**TASK DIRECTIONS**.
In the data below, change every occurrence of "chart" to "graph" and reproduce all other lines unchanged. Leave the pictures out of your answer.

**RECORDED DATA**.

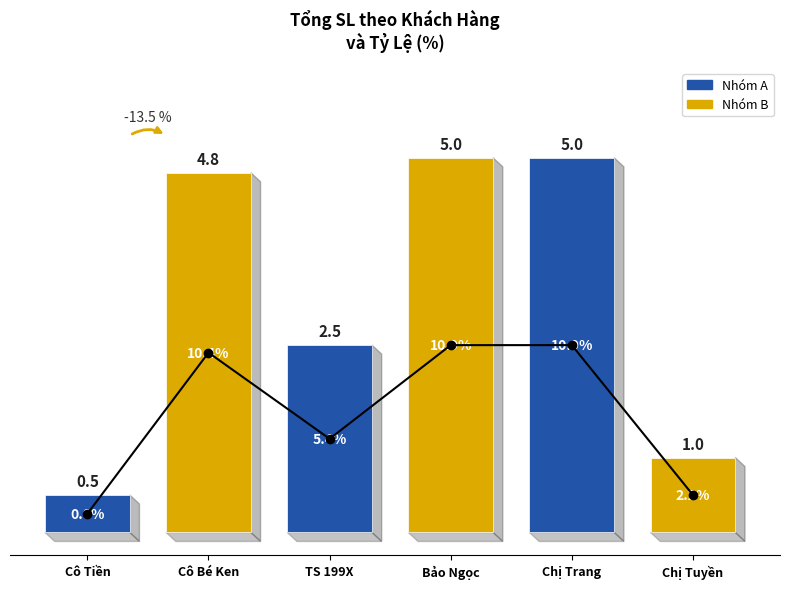

What is the smallest value displayed?

0.2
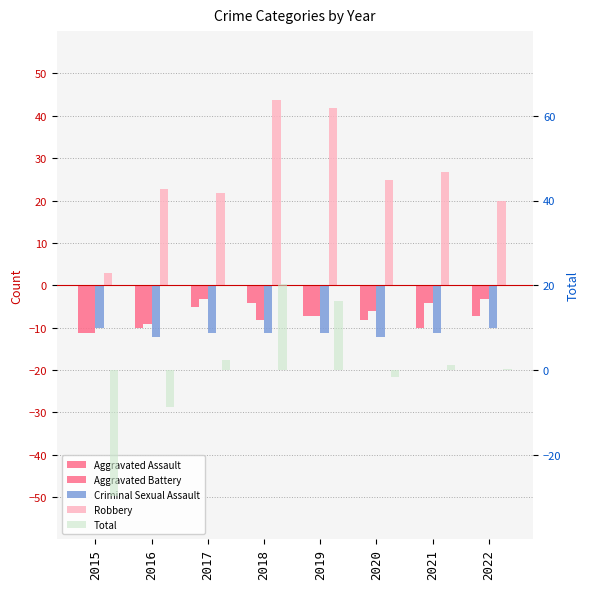

The Criminal Sexual Assault series shows -18.8 at 2021. True or false?

False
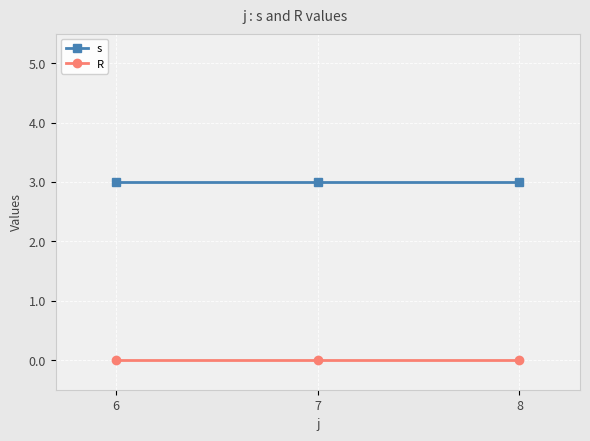

How many categories are shown in the chart?

3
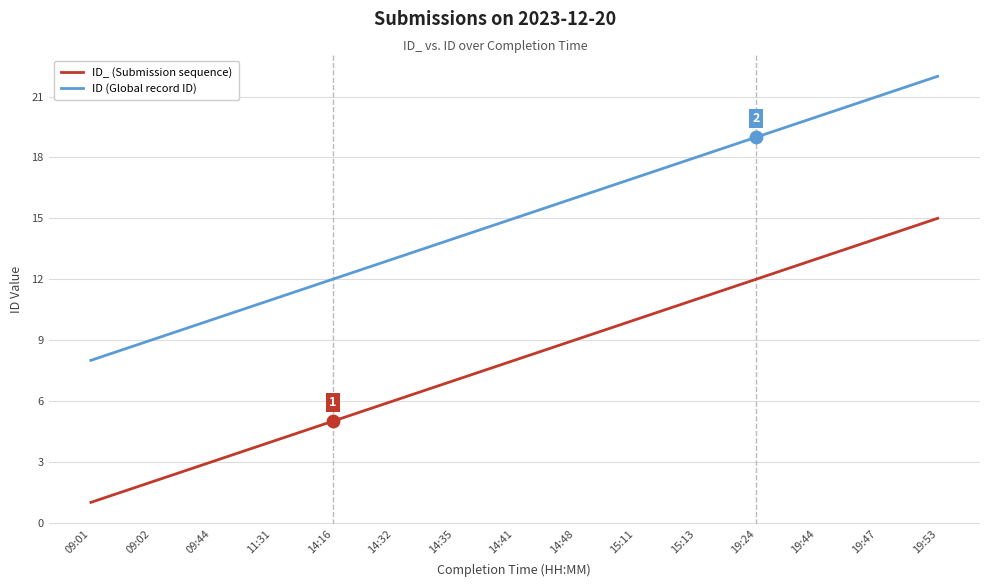

Which series has the largest total across all categories?

ID (Global record ID)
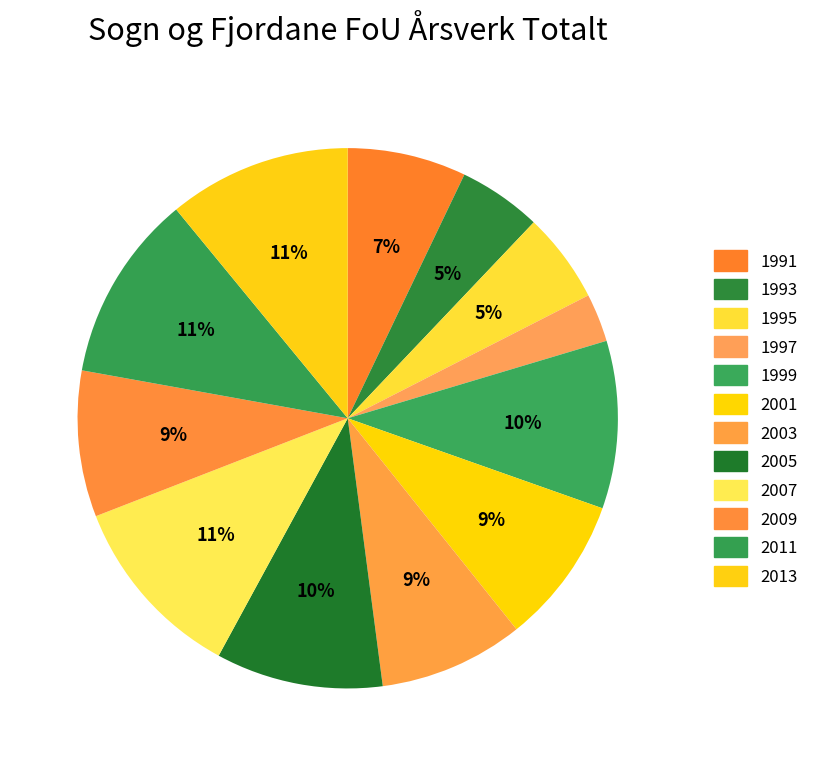

How many slices are in this pie chart?

12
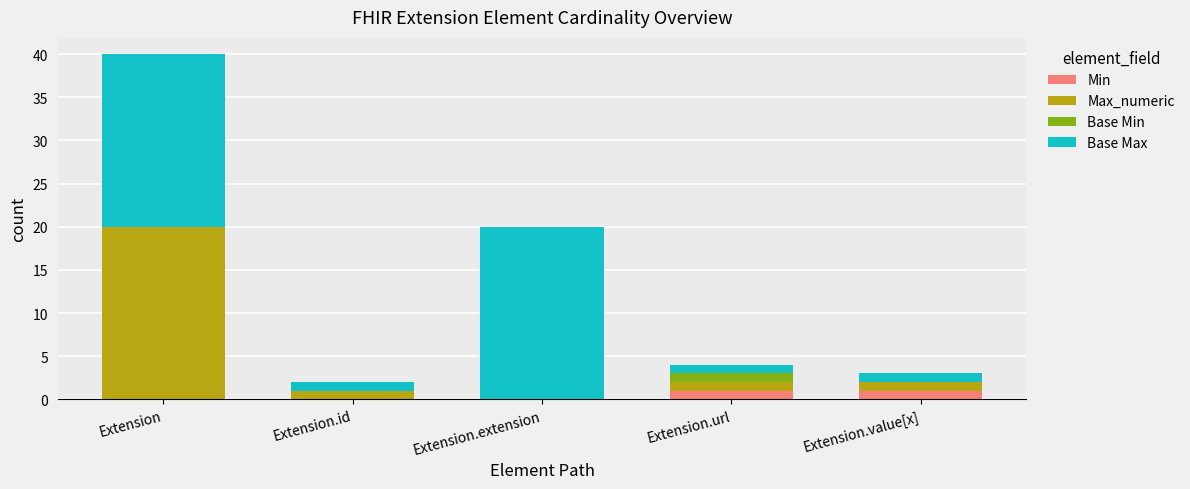

At which category is the sum across all series the highest?

Extension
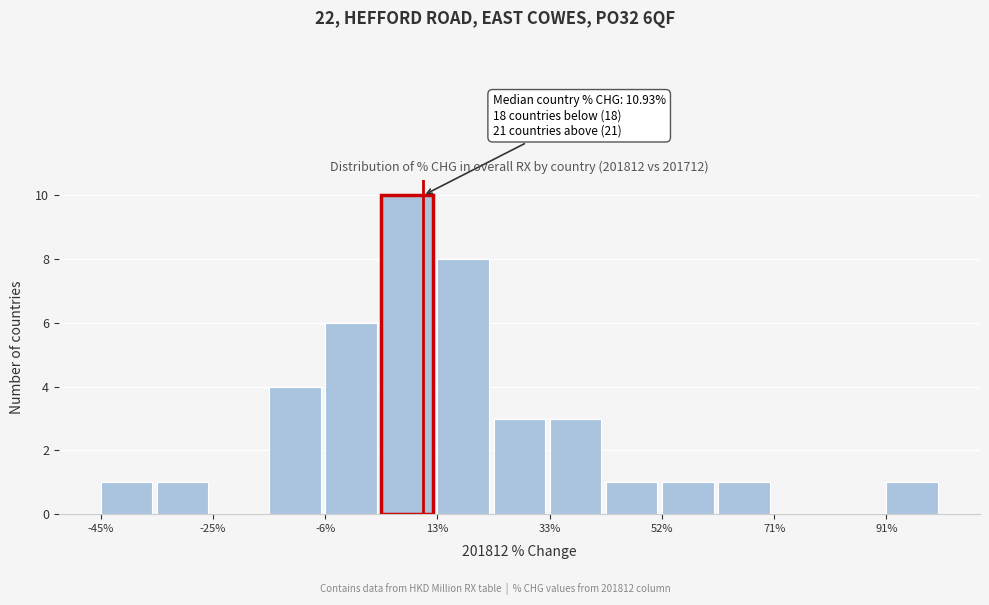

Which range on the x-axis has the tallest bar?

4 to 14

**RESULT OF THE EXERCISE**.
What is the smallest value displayed?

0.2

The Criminal Sexual Assault series shows -18.8 at 2021. True or false?

False

How many categories are shown in the graph?

3

Which series has the largest total across all categories?

ID (Global record ID)

How many slices are in this pie graph?

12

At which category is the sum across all series the highest?

Extension

Which range on the x-axis has the tallest bar?

4 to 14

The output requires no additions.